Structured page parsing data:

%%

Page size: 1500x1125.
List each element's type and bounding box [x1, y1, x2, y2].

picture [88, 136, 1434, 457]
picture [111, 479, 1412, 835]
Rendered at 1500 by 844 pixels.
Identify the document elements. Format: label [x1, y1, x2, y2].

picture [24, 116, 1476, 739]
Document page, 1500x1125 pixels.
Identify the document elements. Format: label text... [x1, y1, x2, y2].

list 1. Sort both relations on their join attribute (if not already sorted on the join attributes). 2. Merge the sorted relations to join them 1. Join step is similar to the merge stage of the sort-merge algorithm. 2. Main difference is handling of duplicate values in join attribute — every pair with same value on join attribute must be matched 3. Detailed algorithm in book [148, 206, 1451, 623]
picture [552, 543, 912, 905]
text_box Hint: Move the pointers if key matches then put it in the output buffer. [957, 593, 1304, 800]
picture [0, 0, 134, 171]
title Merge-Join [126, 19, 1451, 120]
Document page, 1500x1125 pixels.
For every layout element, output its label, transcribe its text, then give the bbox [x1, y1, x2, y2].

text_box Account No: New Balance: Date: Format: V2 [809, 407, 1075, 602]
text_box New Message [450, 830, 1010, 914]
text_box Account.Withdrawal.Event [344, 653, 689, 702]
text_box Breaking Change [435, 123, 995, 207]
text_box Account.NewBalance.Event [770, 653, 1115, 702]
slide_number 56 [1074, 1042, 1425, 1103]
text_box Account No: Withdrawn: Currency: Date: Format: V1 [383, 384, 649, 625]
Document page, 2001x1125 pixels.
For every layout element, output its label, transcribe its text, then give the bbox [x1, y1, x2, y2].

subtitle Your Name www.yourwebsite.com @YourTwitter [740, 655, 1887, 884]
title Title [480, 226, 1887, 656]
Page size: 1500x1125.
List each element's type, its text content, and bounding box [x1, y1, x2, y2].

%%

WORK REQUIRED
Transcribe all of the entries without altering anything.

SOLUTION FOR THIS TASK
Page size: 1500x1125.
List each element's type and bounding box [x1, y1, x2, y2].

picture [88, 136, 1434, 457]
picture [111, 479, 1412, 835]
Rendered at 1500 by 844 pixels.
Identify the document elements. Format: label [x1, y1, x2, y2].

picture [24, 116, 1476, 739]
Document page, 1500x1125 pixels.
Identify the document elements. Format: label text... [x1, y1, x2, y2].

list 1. Sort both relations on their join attribute (if not already sorted on the join attributes). 2. Merge the sorted relations to join them 1. Join step is similar to the merge stage of the sort-merge algorithm. 2. Main difference is handling of duplicate values in join attribute — every pair with same value on join attribute must be matched 3. Detailed algorithm in book [148, 206, 1451, 623]
picture [552, 543, 912, 905]
text_box Hint: Move the pointers if key matches then put it in the output buffer. [957, 593, 1304, 800]
picture [0, 0, 134, 171]
title Merge-Join [126, 19, 1451, 120]
Document page, 1500x1125 pixels.
For every layout element, output its label, transcribe its text, then give the bbox [x1, y1, x2, y2].

text_box Account No: New Balance: Date: Format: V2 [809, 407, 1075, 602]
text_box New Message [450, 830, 1010, 914]
text_box Account.Withdrawal.Event [344, 653, 689, 702]
text_box Breaking Change [435, 123, 995, 207]
text_box Account.NewBalance.Event [770, 653, 1115, 702]
slide_number 56 [1074, 1042, 1425, 1103]
text_box Account No: Withdrawn: Currency: Date: Format: V1 [383, 384, 649, 625]
Document page, 2001x1125 pixels.
For every layout element, output its label, transcribe its text, then give the bbox [x1, y1, x2, y2].

subtitle Your Name www.yourwebsite.com @YourTwitter [740, 655, 1887, 884]
title Title [480, 226, 1887, 656]
Page size: 1500x1125.
List each element's type, its text content, and bounding box [x1, y1, x2, y2].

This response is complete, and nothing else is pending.